Social distancing here to stay, small groups may be key
A vaccine for the coronavirus disease (Covid-19) is at least a year – if not two or more -- away. The most successful of therapies identified till now have limited benefits at best.Updated: May 23, 2020 22:10 IST
Four months into the worst pandemic in a generation that has shut down nations and forced half of humanity indoors, there is no definitive end in sight.
A vaccine for the coronavirus disease (Covid-19) is at least a year – if not two or more -- away. The most successful of therapies identified till now have limited benefits at best. Achieving herd immunity could possibly lead to millions of deaths worldwide – 246,827 had already succumbed till Sunday – and hence not realistically possible.
Combine this with the seemingly unstoppable nature of the Sars-Cov-2 infection that has ripped its way through the globe and there is only one feasible option: Large-scale social distancing that requires a fundamental rethink of the ways in which we socialise, work and function in society.
Scientists and medical experts unanimously agree that social distancing -- the practice of ensuring a minimum distance of 6 feet between two people to ensure that one person cannot contract the infection from another -- helped save tens of thousands of lives in China and elsewhere.
Social distancing strategies are the core of national policies in China, South Korea, Australia and Hong Kong that lifted some curbs in the last fortnight. Some European countries such as France, Italy and Spain plan to allow more people to move around later this month.
While masks, temperature checks and hand sanitizers have become ubiquitous, experts and authorities are now looking at social distancing strategies that are more focused and less disruptive than sweeping shutdowns that cripple national economies, batter incomes and can drive millions into poverty.
But such large-scale strategies require a re-imagination of the ways people interact, workplace practices, shift timings and classroom compositions.
According to demography and sociology researchers from three European universities, one of the most crucial principles behind these measures would be to split up people into smaller, insulated clusters of population.
The suggestion is based on evidence of how people behave in social networks: Most people interact largely with the same set of people over the day, with some contact with individuals from another cluster.
If contact between such clusters of people are minimised, an infected person is likely to expose a smaller number of people to the coronavirus than usual.
“Our models demonstrate that while social distancing measures clearly do flatten the curve, strategic reduction of contact can strongly increase their efficiency, introducing the possibility of allowing some social contact while keeping risks low,” say the researchers in a study shared on arXiv, a moderated online archive of papers that have not been fully peer reviewed.
“We can make judgements on which of our contacts are long-range ties that should be avoided or, if necessary for work, should be treated with utmost care: People that live far away, people that don’t know any of our other contacts, or people that we have not seen in a longer time – these are contacts that carry the biggest risk,” said Per Block, the lead author of the study and a researcher at University of Oxford’s Leverhulme Centre for Demographic Science And Department Of Sociology.
The strategy, Block adds, can be adapted to most interactions people have in everyday life, whether it is for schoolchildren, essential workers, office-goers or people merely meeting their friends.

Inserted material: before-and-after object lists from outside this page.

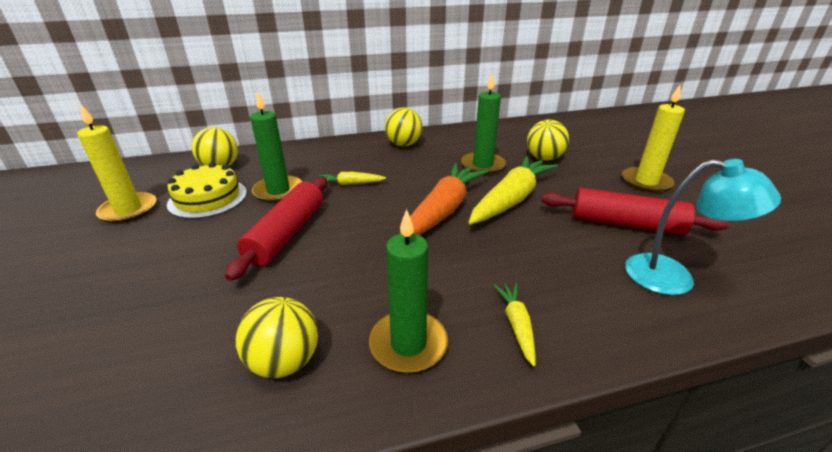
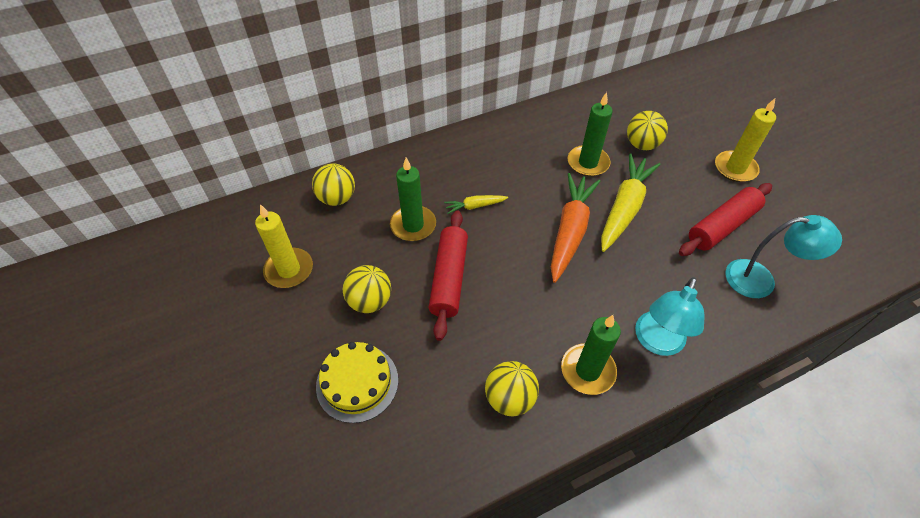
camera: 10 degrees left, 20 degrees up
(208, 198) = (352, 244): yellow cake -> yellow cake (357, 382)
(403, 144) = (502, 139): yellow ball -> yellow ball (370, 301)
(516, 325) = (656, 342): yellow carrot -> turquoise lamp
(625, 224) = (722, 226): red rolling pin -> red rolling pin turned 45 degrees counterclockwise

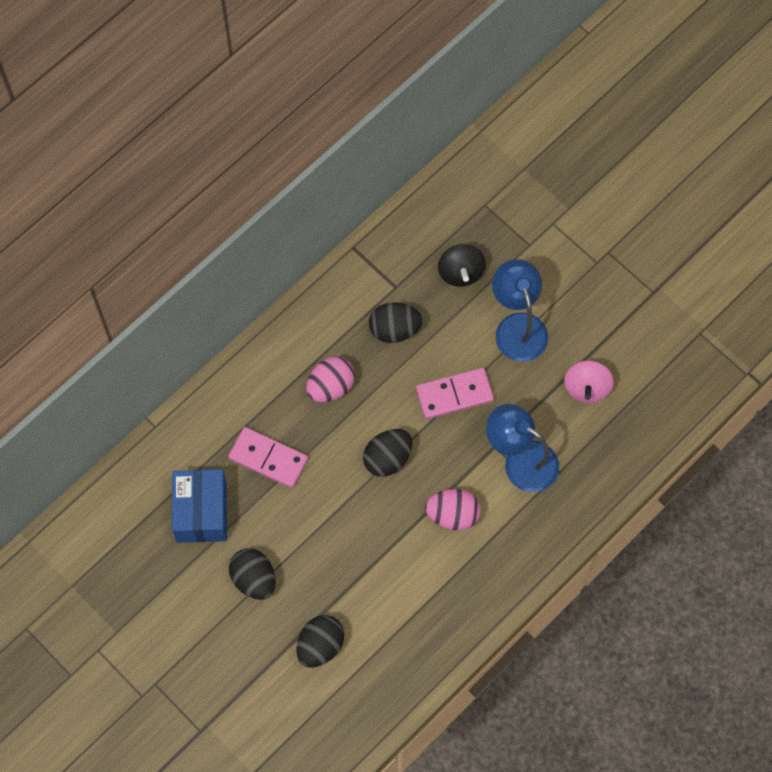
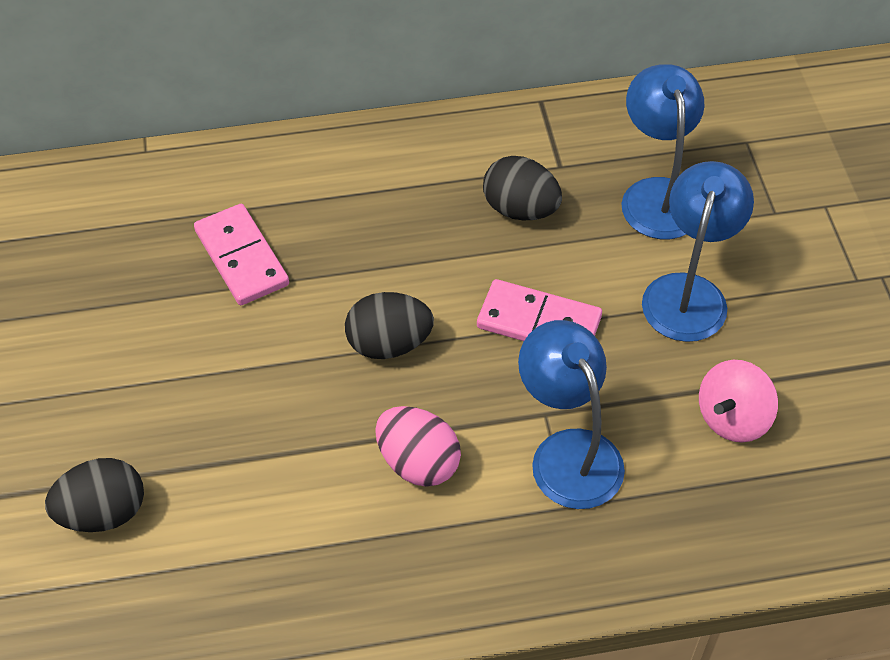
camera: 35 degrees right, 15 degrees down
(201, 512) = (109, 268): blue box -> none
(254, 579) = (98, 379): black egg -> none
(330, 387) = (387, 225): pink egg -> none
(461, 272) = (657, 194): black spinning top -> blue lamp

“For essential workers it means keeping composition of work shifts constant over long periods of time and distributing people on shifts based on proximity and similarity.
“For workplaces, it means staggered start, break and end times by different departments or units – keep contact in small groups, and reducing contact between them.
“For schools, this would mean closed classroom composition, varied break times, distribution of children to similar groups…,” Block added, citing co-author Melinda Mills.
Such a strategy, however, may be challenging in a country like India where household sizes are larger and many people often cram into a single room.
“On a principle level, I think it is fair to say that larger households require more discipline and coordination among household members, since the contact partners of each individual household member are often not in contact,” said Block, adding that the insights in their paper can serve as a basis for policy recommendations by people on the ground who are more aware of population-specific context.
Some workplaces have begun reorganising their offices on the basis of such principles.
“Instead of having one large office, what we’ve done, even prior to Covid, was to have smaller offices in different cities… and we were connected through cloud and digital technologies. Now the next step post-Covid is that even within a single city, we are planning to open offices in different places which can access talent that lives closer,” said Manit Rastogi, founder of Morphogenesis, an architecture firm.
Rastogi’s company has offices spread out across three cities, and more locations will follow a ‘hub and spoke model’ post-lockdown.
“The idea is that these are smaller offices: to use a random number, 4-5 different offices, with 20 people each, living locally. So no one will have to travel more than a 5-7km radius. These are the spokes. The hub in turn, is the repository of the information being fed realtime from the spokes,” he added.
Letting people interact in some manner is also crucial from a mental health perspective. Prolonged social distancing is likely to lead to “mental health outcomes; especially for those who do not have a robust support system in place and are struggling through this process alone,” said Dr Samir Parikh, director, department of mental health and behavioural sciences, Fortis Healthcare.